Stored items:
+++
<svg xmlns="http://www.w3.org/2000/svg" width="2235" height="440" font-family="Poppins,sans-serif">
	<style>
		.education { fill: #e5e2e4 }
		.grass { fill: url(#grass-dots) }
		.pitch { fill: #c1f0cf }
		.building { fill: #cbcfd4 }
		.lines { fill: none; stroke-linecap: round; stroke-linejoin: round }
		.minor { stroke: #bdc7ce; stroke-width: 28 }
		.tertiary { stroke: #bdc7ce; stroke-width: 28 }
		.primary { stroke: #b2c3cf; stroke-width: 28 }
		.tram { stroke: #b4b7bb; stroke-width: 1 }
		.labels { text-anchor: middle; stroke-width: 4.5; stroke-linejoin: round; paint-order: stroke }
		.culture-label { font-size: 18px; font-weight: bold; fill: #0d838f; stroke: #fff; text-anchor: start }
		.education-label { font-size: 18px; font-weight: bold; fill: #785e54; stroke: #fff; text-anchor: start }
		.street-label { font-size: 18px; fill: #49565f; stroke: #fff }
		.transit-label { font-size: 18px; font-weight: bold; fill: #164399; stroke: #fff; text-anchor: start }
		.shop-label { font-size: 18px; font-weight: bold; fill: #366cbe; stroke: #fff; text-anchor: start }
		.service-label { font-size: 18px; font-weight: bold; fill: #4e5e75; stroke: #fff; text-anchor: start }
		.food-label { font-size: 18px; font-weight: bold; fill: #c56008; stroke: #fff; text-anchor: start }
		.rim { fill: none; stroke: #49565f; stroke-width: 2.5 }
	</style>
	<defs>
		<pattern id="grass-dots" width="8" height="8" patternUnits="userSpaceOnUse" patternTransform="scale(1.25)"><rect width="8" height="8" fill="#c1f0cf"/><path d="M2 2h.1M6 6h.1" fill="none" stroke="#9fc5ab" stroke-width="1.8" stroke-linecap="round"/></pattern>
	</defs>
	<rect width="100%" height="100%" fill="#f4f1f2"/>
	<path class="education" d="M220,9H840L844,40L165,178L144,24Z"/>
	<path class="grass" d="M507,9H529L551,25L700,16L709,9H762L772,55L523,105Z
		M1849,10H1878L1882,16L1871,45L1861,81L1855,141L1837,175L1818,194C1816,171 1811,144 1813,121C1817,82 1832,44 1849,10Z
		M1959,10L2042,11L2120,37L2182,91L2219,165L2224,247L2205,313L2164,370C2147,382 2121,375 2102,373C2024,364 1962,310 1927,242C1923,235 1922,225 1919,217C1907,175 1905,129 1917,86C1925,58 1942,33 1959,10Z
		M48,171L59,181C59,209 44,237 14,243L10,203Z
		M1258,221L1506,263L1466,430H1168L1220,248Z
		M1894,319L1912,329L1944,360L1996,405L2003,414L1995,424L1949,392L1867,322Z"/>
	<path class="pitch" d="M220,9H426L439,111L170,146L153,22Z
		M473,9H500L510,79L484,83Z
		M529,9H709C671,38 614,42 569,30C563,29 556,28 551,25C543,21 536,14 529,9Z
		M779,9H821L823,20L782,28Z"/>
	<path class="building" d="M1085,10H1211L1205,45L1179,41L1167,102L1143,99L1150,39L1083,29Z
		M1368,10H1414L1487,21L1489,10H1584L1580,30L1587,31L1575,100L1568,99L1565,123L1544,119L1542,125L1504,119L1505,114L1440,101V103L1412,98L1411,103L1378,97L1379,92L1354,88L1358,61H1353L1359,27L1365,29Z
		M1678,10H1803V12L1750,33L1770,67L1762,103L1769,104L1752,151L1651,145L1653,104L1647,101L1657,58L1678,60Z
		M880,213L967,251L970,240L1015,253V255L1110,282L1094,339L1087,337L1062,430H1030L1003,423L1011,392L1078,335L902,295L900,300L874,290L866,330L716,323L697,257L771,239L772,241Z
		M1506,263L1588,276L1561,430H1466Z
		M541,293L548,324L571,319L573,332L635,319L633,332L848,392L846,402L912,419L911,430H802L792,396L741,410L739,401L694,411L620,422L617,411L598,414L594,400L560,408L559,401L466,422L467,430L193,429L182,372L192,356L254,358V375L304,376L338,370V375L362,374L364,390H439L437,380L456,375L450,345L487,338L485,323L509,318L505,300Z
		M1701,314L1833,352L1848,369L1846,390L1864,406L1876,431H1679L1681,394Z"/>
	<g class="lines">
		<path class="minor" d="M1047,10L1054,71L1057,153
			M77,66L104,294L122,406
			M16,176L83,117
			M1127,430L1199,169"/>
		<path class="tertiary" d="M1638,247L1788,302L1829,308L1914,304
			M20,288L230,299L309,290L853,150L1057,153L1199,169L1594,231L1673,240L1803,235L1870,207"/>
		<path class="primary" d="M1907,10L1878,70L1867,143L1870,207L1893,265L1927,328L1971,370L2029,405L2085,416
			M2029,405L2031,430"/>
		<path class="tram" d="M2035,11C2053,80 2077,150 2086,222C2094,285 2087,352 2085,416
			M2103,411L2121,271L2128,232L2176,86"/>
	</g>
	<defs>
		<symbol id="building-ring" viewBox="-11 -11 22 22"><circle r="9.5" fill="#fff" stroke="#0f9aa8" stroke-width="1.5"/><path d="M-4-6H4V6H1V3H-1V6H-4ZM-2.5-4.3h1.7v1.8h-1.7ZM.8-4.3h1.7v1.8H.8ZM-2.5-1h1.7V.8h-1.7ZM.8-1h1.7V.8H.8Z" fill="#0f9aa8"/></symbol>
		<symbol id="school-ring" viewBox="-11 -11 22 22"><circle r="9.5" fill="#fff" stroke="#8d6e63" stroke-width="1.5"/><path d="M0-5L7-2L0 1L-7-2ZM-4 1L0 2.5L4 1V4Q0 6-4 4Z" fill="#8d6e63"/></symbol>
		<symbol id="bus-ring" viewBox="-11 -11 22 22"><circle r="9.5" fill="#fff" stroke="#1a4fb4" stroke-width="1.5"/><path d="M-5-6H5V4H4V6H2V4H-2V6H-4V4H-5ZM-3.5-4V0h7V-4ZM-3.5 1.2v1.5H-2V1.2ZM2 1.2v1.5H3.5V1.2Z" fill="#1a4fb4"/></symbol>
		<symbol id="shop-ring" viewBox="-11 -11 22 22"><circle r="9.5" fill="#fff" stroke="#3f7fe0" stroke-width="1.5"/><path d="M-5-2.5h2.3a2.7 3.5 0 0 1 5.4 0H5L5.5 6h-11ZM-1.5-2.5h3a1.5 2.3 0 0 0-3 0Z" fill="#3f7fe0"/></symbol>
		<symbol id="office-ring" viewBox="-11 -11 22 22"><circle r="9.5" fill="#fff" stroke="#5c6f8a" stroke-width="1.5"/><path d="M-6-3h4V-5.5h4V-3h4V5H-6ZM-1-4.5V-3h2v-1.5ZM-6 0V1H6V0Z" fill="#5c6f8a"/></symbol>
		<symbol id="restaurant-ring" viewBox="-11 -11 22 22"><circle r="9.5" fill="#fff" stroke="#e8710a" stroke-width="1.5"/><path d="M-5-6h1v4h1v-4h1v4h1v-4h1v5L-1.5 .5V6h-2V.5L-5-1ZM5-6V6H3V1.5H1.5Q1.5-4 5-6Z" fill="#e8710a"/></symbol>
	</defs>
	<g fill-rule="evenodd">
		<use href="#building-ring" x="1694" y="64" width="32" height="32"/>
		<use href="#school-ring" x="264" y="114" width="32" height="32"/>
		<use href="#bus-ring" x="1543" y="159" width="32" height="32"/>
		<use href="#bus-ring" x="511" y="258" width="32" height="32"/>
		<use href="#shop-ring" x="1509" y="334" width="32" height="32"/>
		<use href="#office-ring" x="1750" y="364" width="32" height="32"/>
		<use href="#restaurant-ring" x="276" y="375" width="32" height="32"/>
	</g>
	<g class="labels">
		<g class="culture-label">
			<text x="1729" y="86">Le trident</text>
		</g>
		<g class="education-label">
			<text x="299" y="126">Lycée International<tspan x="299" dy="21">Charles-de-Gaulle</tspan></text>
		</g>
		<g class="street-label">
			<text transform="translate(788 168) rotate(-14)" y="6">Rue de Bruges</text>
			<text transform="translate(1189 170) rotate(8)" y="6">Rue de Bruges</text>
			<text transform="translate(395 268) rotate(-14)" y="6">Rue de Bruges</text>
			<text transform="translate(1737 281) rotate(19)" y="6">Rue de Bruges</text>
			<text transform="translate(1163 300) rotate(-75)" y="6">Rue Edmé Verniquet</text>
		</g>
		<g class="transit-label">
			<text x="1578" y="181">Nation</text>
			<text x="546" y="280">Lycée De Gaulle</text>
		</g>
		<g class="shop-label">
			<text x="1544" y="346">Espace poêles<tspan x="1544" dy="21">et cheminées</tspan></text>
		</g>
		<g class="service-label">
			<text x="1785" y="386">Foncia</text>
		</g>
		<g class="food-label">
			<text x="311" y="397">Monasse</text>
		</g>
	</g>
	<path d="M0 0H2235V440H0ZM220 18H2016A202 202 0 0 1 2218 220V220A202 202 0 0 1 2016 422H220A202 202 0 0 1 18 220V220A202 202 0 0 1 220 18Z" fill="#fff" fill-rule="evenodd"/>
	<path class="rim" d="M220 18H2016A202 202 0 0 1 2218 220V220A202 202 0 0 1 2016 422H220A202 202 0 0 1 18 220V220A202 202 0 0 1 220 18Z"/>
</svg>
+++
**Required action:** List every line above that contains the word "lines".

**Task result:**
		.lines { fill: none; stroke-linecap: round; stroke-linejoin: round }
	<g class="lines">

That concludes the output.